Selection
<<<<

The inlining depth starts at zero and is increased by one every time the inliner descends into another function. It is then decreased by one every time the inliner leaves such function. If the depth exceeds the value set by -inline-max-depth then speculation stops. This parameter is intended as a general backstop for situations where the inlining threshold does not control the search sufficiently.
The unrolling depth applies to calls within the same mutually-recursive group of functions. Each time an inlining of such a call is performed the depth is incremented by one when examining the resulting body. If the depth reaches the limit set by -inline-max-unroll then speculation stops.

>>>>

Dataset extract
<<<<

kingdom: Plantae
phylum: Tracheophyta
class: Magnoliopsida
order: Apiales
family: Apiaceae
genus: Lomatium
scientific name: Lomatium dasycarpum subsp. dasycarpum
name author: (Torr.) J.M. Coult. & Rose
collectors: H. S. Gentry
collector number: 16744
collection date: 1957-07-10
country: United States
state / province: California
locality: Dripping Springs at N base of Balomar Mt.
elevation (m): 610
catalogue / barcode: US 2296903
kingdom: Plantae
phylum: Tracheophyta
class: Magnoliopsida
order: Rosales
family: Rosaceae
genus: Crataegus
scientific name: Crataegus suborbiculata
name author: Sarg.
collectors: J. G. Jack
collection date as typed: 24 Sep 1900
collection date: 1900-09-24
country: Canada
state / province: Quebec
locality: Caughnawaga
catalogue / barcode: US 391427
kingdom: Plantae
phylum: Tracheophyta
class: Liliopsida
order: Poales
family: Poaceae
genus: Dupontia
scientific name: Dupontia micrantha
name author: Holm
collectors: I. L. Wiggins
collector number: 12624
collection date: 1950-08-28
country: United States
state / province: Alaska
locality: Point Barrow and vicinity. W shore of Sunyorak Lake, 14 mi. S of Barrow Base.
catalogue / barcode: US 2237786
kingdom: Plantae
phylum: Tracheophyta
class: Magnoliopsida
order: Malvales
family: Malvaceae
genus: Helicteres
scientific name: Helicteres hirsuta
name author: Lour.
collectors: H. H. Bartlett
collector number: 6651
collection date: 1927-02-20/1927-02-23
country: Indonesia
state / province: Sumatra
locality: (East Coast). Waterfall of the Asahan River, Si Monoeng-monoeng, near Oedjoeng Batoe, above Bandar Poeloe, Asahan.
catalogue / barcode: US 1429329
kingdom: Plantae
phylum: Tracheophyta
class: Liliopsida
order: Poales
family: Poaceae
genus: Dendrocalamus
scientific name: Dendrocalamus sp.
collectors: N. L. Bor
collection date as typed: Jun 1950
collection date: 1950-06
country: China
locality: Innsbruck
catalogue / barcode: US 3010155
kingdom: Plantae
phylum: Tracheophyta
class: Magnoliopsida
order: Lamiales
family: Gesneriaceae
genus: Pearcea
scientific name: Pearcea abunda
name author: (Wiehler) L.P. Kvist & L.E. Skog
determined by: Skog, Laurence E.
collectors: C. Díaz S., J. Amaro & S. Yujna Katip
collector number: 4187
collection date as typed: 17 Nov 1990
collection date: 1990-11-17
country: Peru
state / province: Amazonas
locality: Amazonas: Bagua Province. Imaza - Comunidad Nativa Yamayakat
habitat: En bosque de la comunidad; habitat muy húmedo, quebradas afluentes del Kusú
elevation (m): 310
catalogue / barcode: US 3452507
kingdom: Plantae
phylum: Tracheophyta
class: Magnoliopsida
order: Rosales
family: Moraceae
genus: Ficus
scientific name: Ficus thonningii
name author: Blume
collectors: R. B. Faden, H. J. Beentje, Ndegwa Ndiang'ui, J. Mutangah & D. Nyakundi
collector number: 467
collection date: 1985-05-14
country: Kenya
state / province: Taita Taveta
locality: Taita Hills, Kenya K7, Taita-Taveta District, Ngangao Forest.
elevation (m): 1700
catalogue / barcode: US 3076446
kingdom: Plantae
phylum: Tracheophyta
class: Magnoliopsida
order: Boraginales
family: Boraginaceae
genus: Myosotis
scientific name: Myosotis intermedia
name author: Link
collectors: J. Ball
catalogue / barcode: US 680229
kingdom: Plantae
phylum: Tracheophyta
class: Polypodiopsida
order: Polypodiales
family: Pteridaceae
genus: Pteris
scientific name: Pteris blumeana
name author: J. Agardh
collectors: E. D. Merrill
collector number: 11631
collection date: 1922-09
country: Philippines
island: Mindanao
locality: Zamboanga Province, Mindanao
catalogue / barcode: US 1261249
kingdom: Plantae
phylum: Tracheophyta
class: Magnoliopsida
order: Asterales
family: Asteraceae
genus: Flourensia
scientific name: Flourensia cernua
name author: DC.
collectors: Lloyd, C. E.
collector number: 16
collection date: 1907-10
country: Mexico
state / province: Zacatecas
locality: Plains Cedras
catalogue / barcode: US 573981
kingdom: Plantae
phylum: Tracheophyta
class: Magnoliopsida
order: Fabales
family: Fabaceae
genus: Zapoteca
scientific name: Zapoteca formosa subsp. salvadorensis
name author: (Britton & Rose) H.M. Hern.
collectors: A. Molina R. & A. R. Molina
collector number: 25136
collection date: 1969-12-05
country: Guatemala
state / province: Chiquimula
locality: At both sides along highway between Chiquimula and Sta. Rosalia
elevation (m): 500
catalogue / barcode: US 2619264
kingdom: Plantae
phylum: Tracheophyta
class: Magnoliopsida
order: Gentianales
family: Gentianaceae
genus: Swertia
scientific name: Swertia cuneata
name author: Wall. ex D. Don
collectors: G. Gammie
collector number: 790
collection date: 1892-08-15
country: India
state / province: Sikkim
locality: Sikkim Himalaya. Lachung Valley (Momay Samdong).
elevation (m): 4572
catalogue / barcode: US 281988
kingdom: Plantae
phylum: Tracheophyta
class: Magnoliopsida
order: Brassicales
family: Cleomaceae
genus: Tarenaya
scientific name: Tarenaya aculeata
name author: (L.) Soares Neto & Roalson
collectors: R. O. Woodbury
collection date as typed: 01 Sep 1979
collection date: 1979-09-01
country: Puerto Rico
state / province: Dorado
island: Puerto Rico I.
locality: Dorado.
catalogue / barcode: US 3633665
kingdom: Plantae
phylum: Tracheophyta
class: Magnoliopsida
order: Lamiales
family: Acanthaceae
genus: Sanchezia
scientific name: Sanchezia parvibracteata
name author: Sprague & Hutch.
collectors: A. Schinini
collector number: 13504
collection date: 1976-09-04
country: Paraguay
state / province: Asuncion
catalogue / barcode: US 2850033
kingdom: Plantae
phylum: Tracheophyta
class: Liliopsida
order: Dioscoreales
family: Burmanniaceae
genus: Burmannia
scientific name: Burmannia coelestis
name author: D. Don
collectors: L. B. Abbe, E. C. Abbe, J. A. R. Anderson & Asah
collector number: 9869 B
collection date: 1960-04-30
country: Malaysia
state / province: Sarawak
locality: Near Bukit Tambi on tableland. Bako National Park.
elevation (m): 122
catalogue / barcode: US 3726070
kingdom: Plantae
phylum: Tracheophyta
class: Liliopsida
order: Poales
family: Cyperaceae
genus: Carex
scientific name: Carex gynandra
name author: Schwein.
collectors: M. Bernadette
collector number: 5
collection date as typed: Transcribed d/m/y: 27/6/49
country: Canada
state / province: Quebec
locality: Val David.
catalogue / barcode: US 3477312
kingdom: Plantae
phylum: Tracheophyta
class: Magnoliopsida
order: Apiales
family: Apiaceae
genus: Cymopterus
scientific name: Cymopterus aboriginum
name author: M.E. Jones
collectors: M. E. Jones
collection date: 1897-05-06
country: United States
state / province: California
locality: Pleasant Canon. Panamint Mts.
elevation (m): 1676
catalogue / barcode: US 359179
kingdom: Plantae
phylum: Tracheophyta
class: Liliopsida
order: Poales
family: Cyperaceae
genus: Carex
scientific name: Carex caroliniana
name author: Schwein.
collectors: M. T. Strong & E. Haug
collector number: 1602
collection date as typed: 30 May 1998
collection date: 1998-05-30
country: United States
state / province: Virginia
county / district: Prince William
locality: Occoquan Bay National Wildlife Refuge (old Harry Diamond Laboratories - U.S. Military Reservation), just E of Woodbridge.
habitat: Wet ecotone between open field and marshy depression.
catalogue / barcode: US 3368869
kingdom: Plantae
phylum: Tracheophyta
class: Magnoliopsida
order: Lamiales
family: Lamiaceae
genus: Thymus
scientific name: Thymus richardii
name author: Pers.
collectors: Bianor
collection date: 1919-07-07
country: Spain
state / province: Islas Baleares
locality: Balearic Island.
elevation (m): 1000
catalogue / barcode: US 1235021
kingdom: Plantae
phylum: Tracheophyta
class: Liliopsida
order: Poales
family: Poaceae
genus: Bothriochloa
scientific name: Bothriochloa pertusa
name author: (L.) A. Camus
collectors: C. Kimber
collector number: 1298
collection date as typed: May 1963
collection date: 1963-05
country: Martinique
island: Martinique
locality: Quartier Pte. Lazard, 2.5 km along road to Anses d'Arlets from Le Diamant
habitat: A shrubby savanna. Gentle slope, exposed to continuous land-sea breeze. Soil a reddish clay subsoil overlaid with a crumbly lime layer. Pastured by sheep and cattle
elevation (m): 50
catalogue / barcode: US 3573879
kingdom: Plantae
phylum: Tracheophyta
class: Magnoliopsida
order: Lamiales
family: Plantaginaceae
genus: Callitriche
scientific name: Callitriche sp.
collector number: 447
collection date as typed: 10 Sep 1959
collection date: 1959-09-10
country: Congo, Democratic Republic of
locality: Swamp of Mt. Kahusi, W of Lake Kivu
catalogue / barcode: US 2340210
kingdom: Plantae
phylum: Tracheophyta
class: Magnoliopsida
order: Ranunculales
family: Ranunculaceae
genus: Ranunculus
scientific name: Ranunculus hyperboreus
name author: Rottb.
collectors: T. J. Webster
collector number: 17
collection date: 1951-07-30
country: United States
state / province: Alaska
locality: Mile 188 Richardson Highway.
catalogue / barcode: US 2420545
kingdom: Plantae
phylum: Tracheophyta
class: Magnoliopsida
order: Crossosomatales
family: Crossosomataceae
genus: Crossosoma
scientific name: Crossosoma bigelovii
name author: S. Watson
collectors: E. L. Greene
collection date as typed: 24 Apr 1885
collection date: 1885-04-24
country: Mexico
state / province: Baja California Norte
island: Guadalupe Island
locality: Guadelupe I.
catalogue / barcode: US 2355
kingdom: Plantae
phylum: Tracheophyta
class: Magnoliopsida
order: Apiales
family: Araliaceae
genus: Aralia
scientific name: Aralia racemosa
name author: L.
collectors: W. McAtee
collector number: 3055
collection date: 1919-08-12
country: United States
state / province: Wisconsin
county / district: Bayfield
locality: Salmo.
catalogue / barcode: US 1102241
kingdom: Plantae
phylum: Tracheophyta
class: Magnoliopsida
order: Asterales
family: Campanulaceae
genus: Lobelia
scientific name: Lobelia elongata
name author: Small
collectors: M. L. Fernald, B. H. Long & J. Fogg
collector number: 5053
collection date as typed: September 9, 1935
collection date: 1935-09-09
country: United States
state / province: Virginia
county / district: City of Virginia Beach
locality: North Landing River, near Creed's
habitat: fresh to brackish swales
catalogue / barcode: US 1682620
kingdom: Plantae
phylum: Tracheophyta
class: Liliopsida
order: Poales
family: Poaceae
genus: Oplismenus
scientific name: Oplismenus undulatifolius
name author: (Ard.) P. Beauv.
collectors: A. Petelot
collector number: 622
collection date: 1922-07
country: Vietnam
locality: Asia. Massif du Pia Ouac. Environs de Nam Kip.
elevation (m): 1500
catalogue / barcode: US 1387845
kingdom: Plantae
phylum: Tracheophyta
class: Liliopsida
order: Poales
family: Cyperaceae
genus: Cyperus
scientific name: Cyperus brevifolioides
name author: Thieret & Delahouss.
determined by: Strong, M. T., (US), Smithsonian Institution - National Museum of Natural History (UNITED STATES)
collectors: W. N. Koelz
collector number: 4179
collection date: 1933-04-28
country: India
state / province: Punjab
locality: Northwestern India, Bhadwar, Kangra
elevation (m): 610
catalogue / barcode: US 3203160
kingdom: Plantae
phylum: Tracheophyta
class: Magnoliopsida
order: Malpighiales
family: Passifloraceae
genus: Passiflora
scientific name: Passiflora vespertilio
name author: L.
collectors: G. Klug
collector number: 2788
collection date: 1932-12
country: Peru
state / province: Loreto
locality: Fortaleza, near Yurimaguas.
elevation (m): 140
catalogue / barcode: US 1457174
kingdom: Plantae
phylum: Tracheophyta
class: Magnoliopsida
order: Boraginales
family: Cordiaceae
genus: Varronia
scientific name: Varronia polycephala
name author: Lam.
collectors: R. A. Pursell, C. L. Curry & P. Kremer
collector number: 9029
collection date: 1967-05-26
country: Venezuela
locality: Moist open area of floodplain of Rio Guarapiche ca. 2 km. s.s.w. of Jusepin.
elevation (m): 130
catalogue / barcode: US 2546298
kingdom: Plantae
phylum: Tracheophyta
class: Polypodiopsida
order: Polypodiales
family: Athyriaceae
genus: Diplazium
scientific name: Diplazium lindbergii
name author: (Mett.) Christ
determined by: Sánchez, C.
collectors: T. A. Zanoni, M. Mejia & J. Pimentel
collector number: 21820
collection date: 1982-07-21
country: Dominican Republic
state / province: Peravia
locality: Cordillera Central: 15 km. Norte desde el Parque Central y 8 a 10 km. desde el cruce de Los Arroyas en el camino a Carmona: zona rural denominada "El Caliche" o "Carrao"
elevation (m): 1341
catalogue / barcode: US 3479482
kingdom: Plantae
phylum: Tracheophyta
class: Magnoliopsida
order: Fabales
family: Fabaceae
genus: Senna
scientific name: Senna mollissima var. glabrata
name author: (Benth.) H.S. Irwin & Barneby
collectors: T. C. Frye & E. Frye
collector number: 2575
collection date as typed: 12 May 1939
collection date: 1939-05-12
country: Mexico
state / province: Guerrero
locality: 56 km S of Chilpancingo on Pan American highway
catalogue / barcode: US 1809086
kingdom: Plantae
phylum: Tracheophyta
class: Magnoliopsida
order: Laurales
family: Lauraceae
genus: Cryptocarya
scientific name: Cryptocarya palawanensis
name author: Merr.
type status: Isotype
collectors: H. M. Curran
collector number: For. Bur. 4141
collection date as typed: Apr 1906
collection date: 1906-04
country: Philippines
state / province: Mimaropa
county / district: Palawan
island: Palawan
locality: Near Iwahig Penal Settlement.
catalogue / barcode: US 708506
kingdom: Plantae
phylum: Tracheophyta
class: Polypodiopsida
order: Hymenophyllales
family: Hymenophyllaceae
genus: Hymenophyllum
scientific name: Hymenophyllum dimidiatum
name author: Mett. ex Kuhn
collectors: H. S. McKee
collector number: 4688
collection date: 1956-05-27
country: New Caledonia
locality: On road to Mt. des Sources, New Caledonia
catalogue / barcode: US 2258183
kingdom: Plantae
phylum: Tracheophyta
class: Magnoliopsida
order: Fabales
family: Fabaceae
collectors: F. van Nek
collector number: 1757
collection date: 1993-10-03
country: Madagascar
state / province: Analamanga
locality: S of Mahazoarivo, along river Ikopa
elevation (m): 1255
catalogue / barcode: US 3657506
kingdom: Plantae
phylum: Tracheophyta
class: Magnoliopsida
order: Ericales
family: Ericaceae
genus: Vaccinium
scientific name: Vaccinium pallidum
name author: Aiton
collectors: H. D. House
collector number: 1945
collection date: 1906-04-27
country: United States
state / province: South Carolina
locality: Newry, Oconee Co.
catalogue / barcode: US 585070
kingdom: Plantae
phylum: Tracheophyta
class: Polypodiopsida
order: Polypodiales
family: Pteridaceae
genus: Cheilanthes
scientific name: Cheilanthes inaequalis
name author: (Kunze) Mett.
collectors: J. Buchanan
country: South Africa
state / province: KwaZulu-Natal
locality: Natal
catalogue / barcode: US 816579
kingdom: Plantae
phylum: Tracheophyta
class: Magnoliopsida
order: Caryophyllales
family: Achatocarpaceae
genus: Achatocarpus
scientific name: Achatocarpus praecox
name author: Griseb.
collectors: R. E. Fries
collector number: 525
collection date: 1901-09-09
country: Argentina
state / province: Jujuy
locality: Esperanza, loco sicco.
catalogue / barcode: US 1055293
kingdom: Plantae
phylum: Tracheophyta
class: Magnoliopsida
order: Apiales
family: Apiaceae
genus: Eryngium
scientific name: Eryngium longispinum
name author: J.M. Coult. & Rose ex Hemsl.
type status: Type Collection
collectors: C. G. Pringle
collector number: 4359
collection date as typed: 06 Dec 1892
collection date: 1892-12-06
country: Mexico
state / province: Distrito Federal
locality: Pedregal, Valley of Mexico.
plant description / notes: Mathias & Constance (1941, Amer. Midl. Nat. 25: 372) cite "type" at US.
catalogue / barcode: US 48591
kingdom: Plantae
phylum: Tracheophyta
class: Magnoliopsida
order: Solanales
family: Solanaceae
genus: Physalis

>>>>

Problem 1
In the passage on inlining depth, rewrite the stretch from "The inlining depth" through "the search sufficiently.", replacing "inliner" with "optimizer".
Problem 2
According to the passage on inlining depth, which calls does the unrolling depth apply to?

Written response 1
The inlining depth starts at zero and is increased by one every time the optimizer descends into another function. It is then decreased by one every time the optimizer leaves such function. If the depth exceeds the value set by -inline-max-depth then speculation stops. This parameter is intended as a general backstop for situations where the inlining threshold does not control the search sufficiently.

Written response 2
Calls within the same mutually-recursive group of functions.